Situasi menjadi tegang kembali. Para penjaga dan Duke berhenti bergerak. Emelia merasakan ketakutan luar biasa, tetapi dia juga melihat kilatan amarah dan kekhawatiran di mata Duke Gideon.
Pria itu, yang tangannya gemetar karena
panik, lengah sesaat. Emelia, yang didorong oleh insting dan keberanian, menggunakan kesempatan itu. Dengan cekatan, dia meraih pistol di tangan pria itu dan mengarahkannya menjauh dari kepalanya sendiri. Terdengar suara tembakan keras, dan peluru meleset ke dinding.
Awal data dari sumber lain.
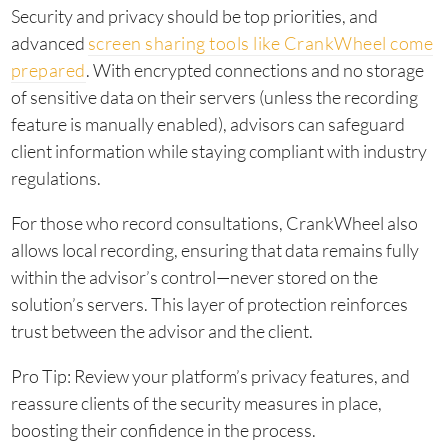
Security and privacy should be top priorities, and
advanced
screen sharing tools like CrankWheel come
prepared
. With encrypted connections and no storage
of sensitive data on their servers (unless the recording
feature is manually enabled), advisors can safeguard
client information while staying compliant with industry
regulations.
For those who record consultations, CrankWheel also
allows local recording, ensuring that data remains fully
within the advisor’s control—never stored on the
solution’s servers. This layer of protection reinforces
trust between the advisor and the client.
Pro Tip: Review your platform’s privacy features, and
reassure clients of the security measures in place,
boosting their confidence in the process.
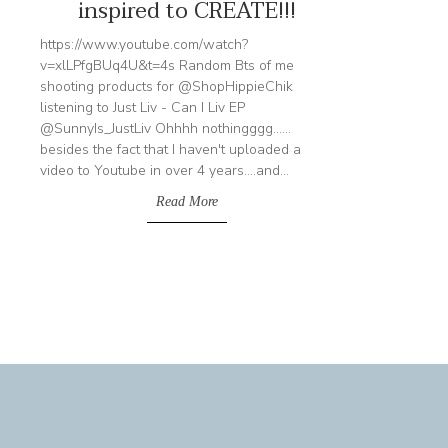
inspired to CREATE!!!
https://www.youtube.com/watch?
v=xlLPfgBUq4U&t=4s Random Bts of me
shooting products for @ShopHippieChik
listening to Just Liv - Can I Liv EP
@SunnyIs_JustLiv Ohhhh nothingggg......
besides the fact that I haven't uploaded a
video to Youtube in over 4 years....and...
Read More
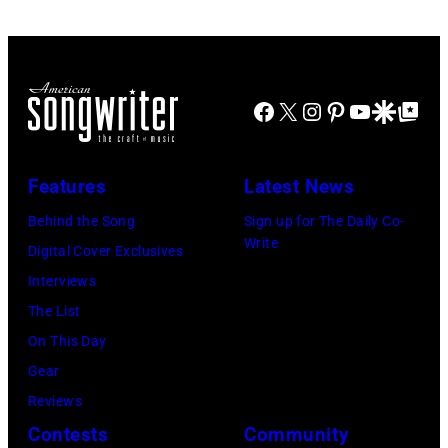
the
28:
American
Billy
band
Idol
Earth,
Facebook
X
Instagram
Pinterest
YouTube
Google Disco
Google Top Po
performs
Wind
live
&
in
Fire,
Features
Latest News
concert
perform
Behind the Song
Sign up for The Daily Co-
at
on
Write
Digital Cover Exclusives
the
stage
Interviews
Paradise
in
The List
Theater
Los
On This Day
in
Angeles,
Gear
1982.
California,
Reviews
The
circa
Contests
Community
venue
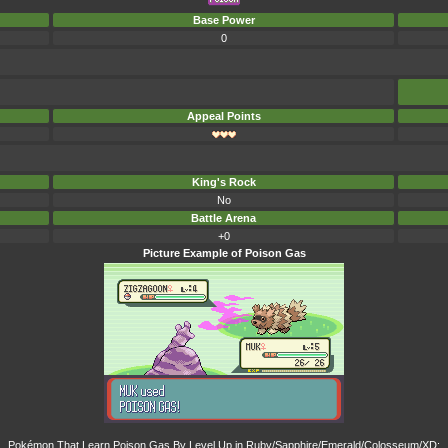
Base Power
0
Appeal Points
King's Rock
No
Battle Arena
+0
Picture Example of Poison Gas
Pokémon That Learn Poison Gas By Level Up in Ruby/Sapphire/Emerald/Colosseum/XD:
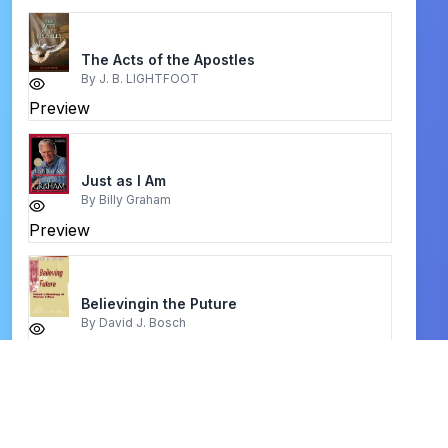
The Acts of the Apostles
By
J. B. LIGHTFOOT
Preview
Just as I Am
By
Billy Graham
Preview
Believingin the Puture
By
David J. Bosch
Preview
praying Hyde
By
Captain E. G. CARRE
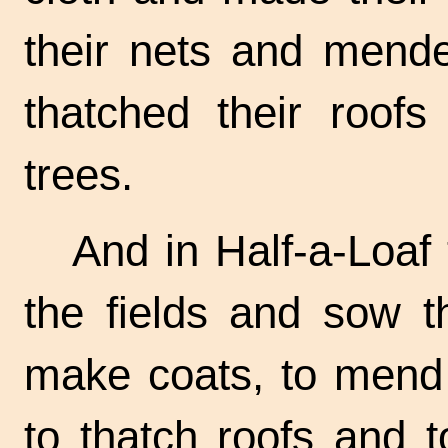
their nets and mende
thatched their roofs
trees.
And in Half-a-Loaf 
the fields and sow t
make coats, to mend
to thatch roofs and 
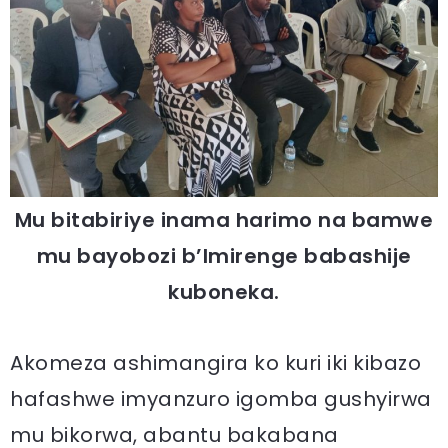
Mu bitabiriye inama harimo na bamwe
mu bayobozi b’Imirenge babashije
kuboneka.
Akomeza ashimangira ko kuri iki kibazo
hafashwe imyanzuro igomba gushyirwa
mu bikorwa, abantu bakabana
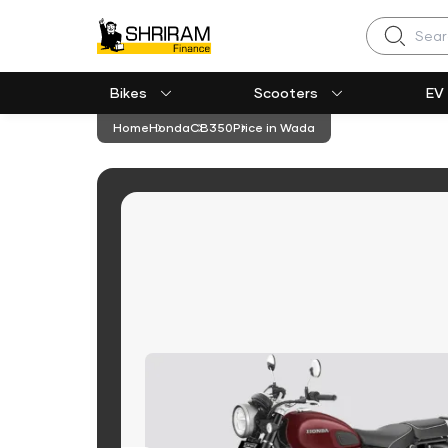
Search
Bikes
Scooters
EV
Home
Honda
CB350
Price in Wada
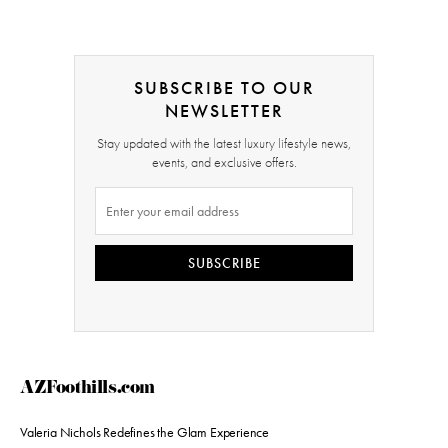
SUBSCRIBE TO OUR
NEWSLETTER
Stay updated with the latest luxury lifestyle news,
events, and exclusive offers.
SUBSCRIBE
AZFoothills.com
Valeria Nichols Redefines the Glam Experience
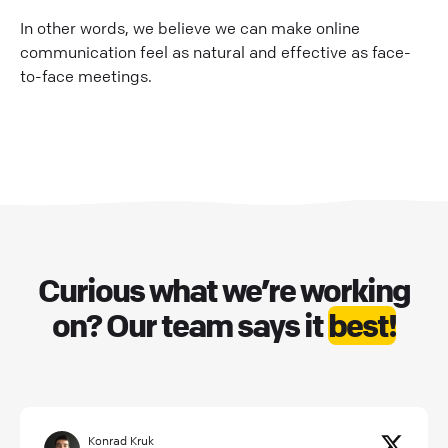
In other words, we believe we can make online
communication feel as natural and effective as face-
to-face meetings.
Curious what we’re working
on? Our team says it
best!
Konrad Kruk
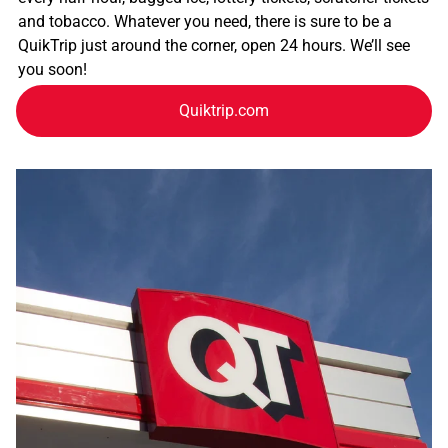
and tobacco. Whatever you need, there is sure to be a
QuikTrip just around the corner, open 24 hours. We’ll see
you soon!
Quiktrip.com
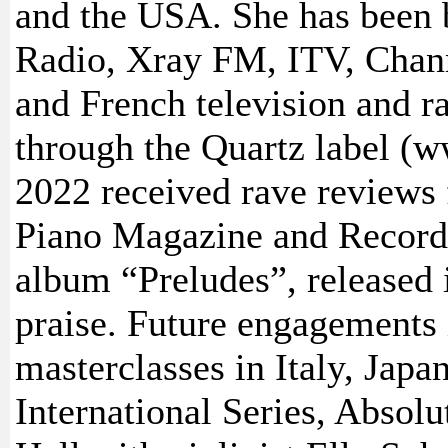
and the USA. She has been 
Radio, Xray FM, ITV, Chann
and French television and 
through the Quartz label 
2022 received rave reviews
Piano Magazine and Record 
album “Preludes”, released
praise. Future engagements 
masterclasses in Italy, Jap
International Series, Absolu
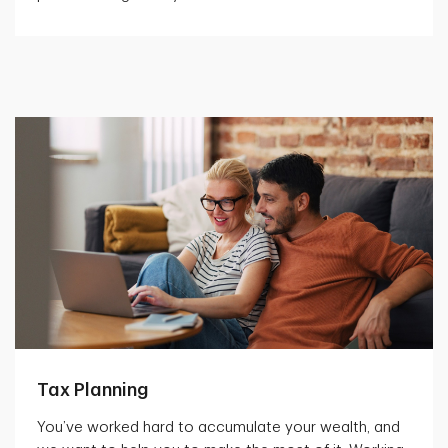
Tax Planning
You’ve worked hard to accumulate your wealth, and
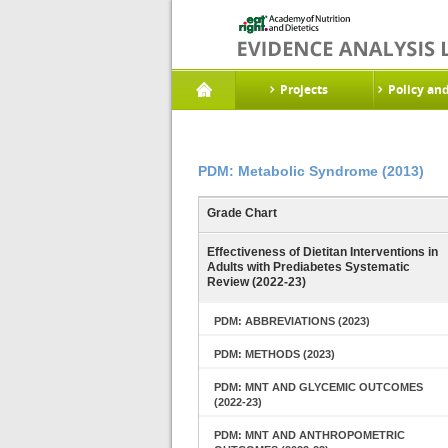
Projects
Policy an
PDM: Metabolic Syndrome (2013)
Grade Chart
Effectiveness of Dietitan Interventions in
Adults with Prediabetes Systematic
Review (2022-23)
PDM: ABBREVIATIONS (2023)
PDM: METHODS (2023)
PDM: MNT AND GLYCEMIC OUTCOMES
(2022-23)
PDM: MNT AND ANTHROPOMETRIC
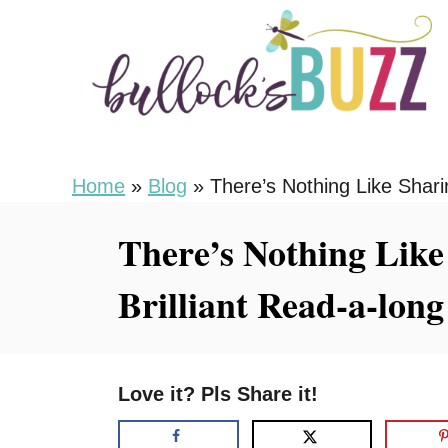
S
k
i
p
t
o
Home
»
Blog
»
There’s Nothing Like Shari
C
There’s Nothing Like
o
n
Brilliant Read-a-lon
t
e
n
Love it? Pls Share it!
t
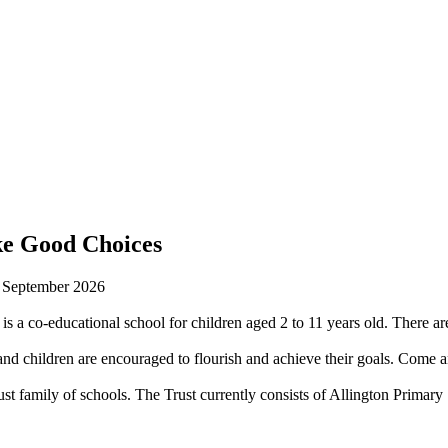
ke Good Choices
n September 2026
is a co-educational school for children aged 2 to 11 years old. There are
 children are encouraged to flourish and achieve their goals. Come an
st family of schools. The Trust currently consists of Allington Prima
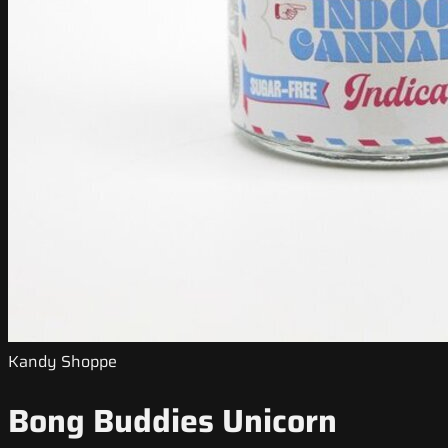
Kandy Shoppe
Bong Buddies Unicorn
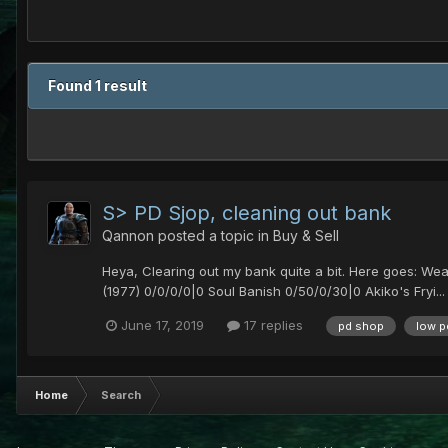
Found 1 result
S> PD Sjop, cleaning out bank
Qannon
posted a topic in
Buy & Sell
Heya, Clearing out my bank quite a bit. Here goes: We
(1977) 0/0/0/0|0 Soul Banish 0/50/0/30|0 Akiko's Fryi...
June 17, 2019
17 replies
pd shop
low p
Home
Search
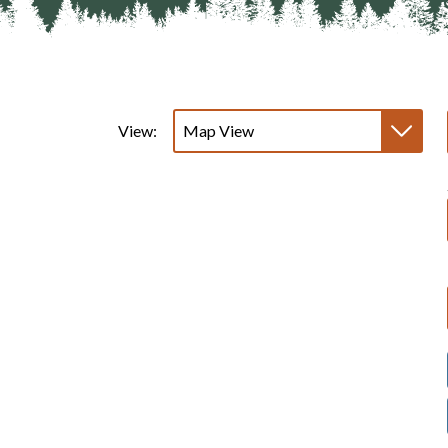
View:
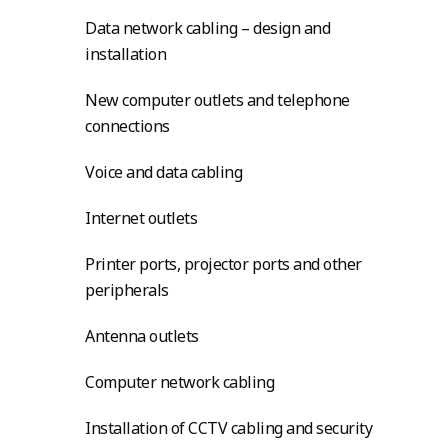
Data network cabling – design and
installation
New computer outlets and telephone
connections
Voice and data cabling
Internet outlets
Printer ports, projector ports and other
peripherals
Antenna outlets
Computer network cabling
Installation of CCTV cabling and security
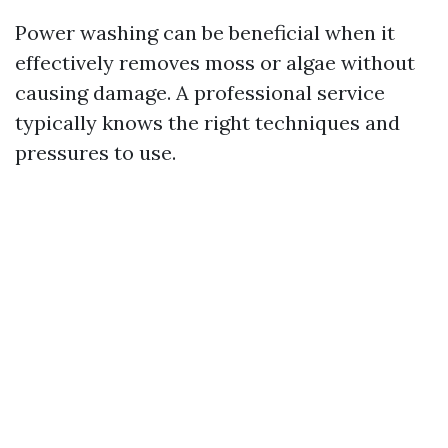
Power washing can be beneficial when it
effectively removes moss or algae without
causing damage. A professional service
typically knows the right techniques and
pressures to use.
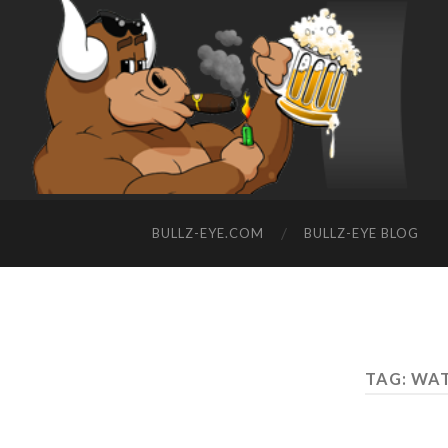
BULLZ-EYE.COM
BULLZ-EYE BLOG
TAG: WA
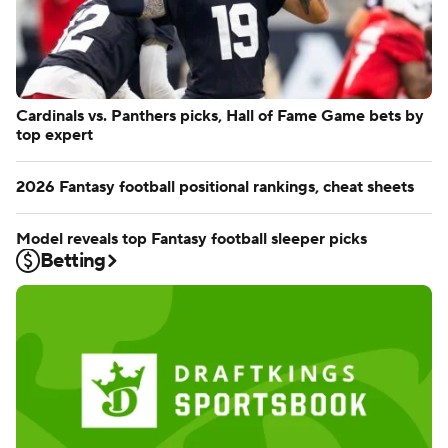
Cardinals vs. Panthers picks, Hall of Fame Game bets by
top expert
2026 Fantasy football positional rankings, cheat sheets
Model reveals top Fantasy football sleeper picks
Betting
Di saat yang sama, Duke Gideon bergerak secepat kilat. Dia menerjang pria itu, melumpuhkannya dalam satu gerakan cepat dan rapi. Pria itu roboh ke lantai, tak sadarkan diri.
Emelia, masih shock dengan apa yang baru saja terjadi, terdiam di tempatnya. Duke segera menghampirinya, matanya menampakkan kelegaan yang mendalam.
"Kau baik-baik saja, Emelia?" tanya Duke, suaranya melembut, sambil memeriksa Emelia dari ujung kepala hingga ujung kaki.
Emelia hanya bisa mengangguk, napasnya tersengal.
Pertempuran usai. Para penyusup yang tersisa berhasil ditangkap hidup-hidup. Ruangan itu kini dipenuhi asap mesiu dan ketegangan yang mereda. Duke memerintahkan penjaga untuk mengurus sisanya, lalu menoleh kembali ke Emelia.
Tanpa kata-kata, Duke Gideon memeluk Emelia erat. Itu adalah pelukan pertama yang nyata, bukan karena kecelakaan. Pelukan yang penuh rasa terima kasih dan... kehangatan yang tak terduga. Emelia, yang masih shock namun merasa aman dalam pelukan Duke, membalas pelukan itu perlahan.
Di malam yang penuh kekacauan itu, sebuah pemahaman baru tumbuh di antara mereka. Emelia telah membuktikan keberaniannya, dan Duke telah menunjukkan sisi lembutnya. Petualangan mereka di wilayah itu baru saja dimulai, dan sepertinya, ada lebih banyak rahasia tentang hati Duke yang harus dibongkar Emelia.